Je n’avais pas prévu de vous parler de la Foire du Livre de Bruxelles. J’avais envisagé de dormir approximativement 72h pour tenter de me remettre de mes « vacances » et lister les pays se situant sur le même méridien que la France pour ne plus jamais avoir à gérer 7h de décalage horaire.

C’est la première fois que j’y participais. Convaincue qu’il était superflu de se rendre à des manifestations littéraires ailleurs alors que, chaque année, le Salon du Livre avait lieu à Paris. Ne me demandez pas à quel moment je me suis persuadée que le salon du Livre de Paris était le plus intéressant des salons littéraires…

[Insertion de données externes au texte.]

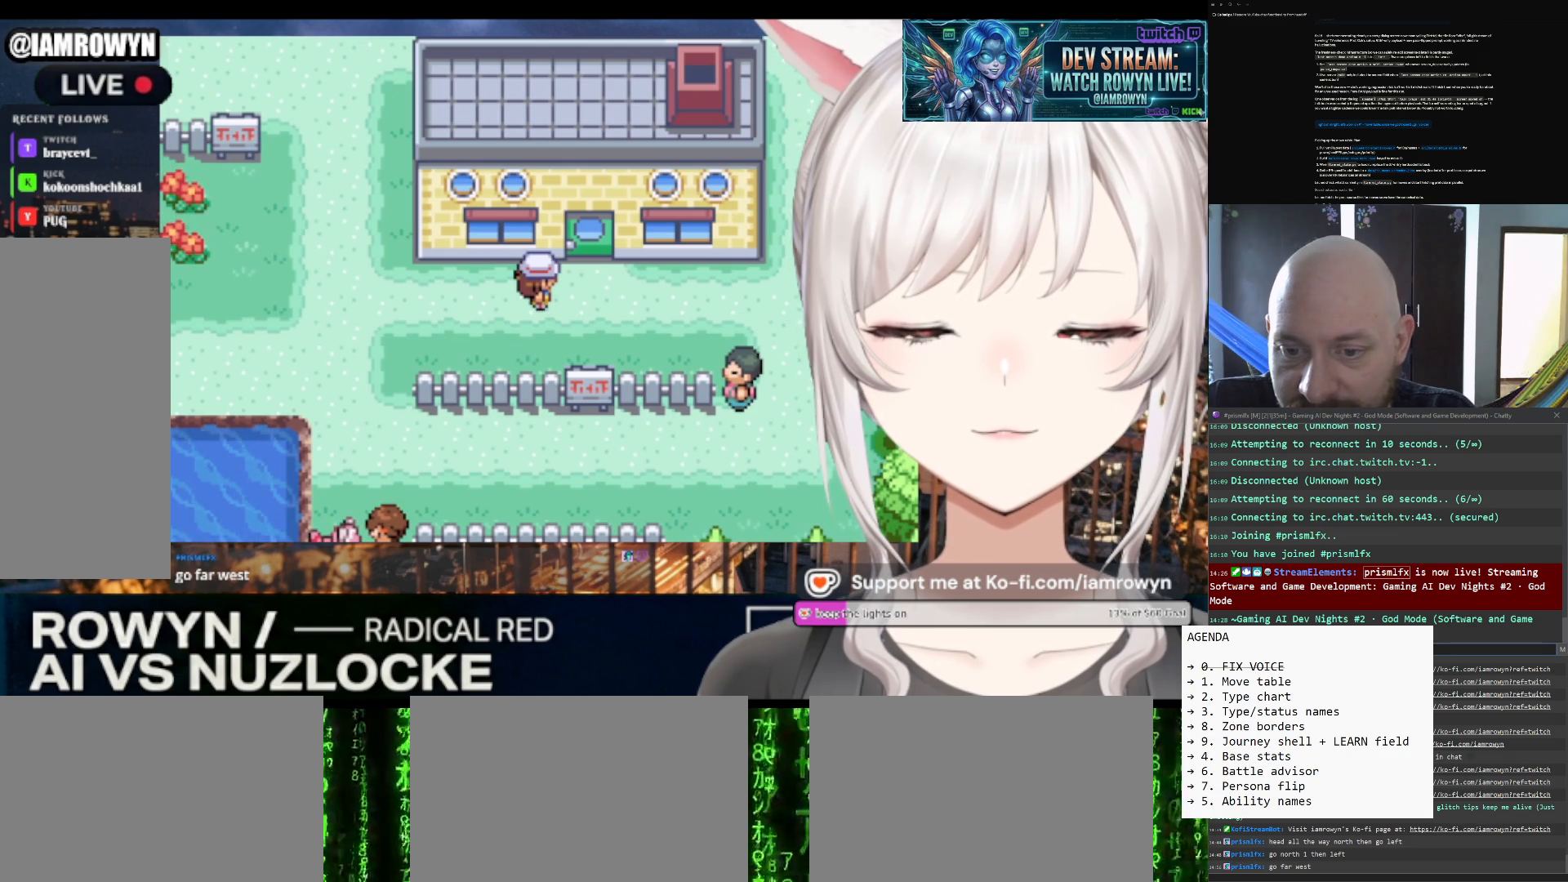
{"buttons": ["DPAD_RIGHT"], "events": []}
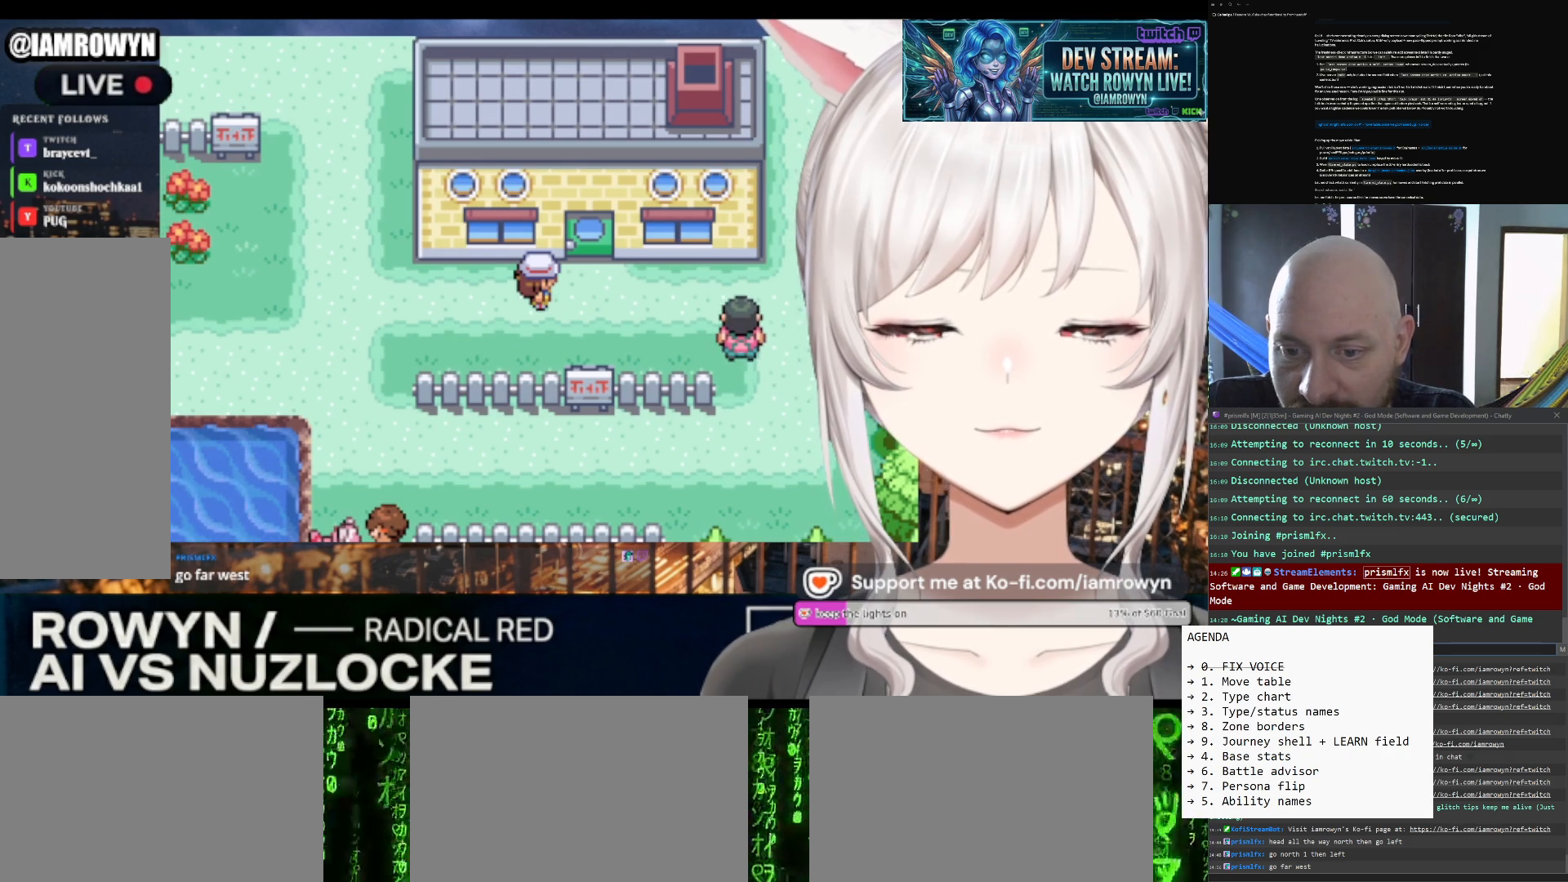
{"buttons": ["DPAD_RIGHT"], "events": []}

C’est étonnant comme, avec les mêmes composants (des stands, des livres, des auteurs et des rencontres), il est possible de créer des ambiances si différentes. J’y ai trouvé l’atmosphère vraiment agréable (surtout le matin où déambuler dans les allées ne s’apparentait pas à faire la queue pour le dernier concert des Beatles (ambiance incluse pour ne pas trop ternir le tableau)).

J’ai adoré m’installer dans l’obscurité du palais des imaginaires, un espace dédié à la BD, pour  assister à la session dessinée « Les Beaux Etés » de Jordi Lafevre et écouter Enki Bilal nous parler de son dernier récit d’anticipation « Bug ».

Un peu plus loin, Kidi Bebey nous parle de son dernier livre « Mon Royaume pour une guitare ». Elle relate le parcours de son père et évoque, entre autre, la notion d’audace autour d’un moment qu’elle dit avoir été fondateur dans sa construction personnel et c’est incroyablement beau. Parce qu’elle emploie les mots juste, précis. L’audace d’abandonner une part confortable de son quotidien pour réaliser quelque chose qui nous est important. Forcément, ça me parle. Cette quête de ce qui fait sens pour nous, en dépit du reste qui compte souvent plus pour les autres. Prioriser, risquer, y croire. Merci pour ce moment.

On quitte le Cameroun, direction la Bretagne. Mon coup de coeur du salon, c’est Yann Lesacher. Pour la beauté de ses carnets de voyage et son humour. Et pour son humour aussi. Vous le connaissez peut être, il tient le blog de Yal. J’aimerais vous expliquer précisément ce qu’il fait (et qu’il fait si bien) mais je préfère vous laisser la surprise.

Et puis croiser Katerine Pancol, une fois, deux fois, trois fois. Le sourire à chaque fois. La remercier mentalement de m’avoir soustrait de la réalité du métro parisien avec ses livres.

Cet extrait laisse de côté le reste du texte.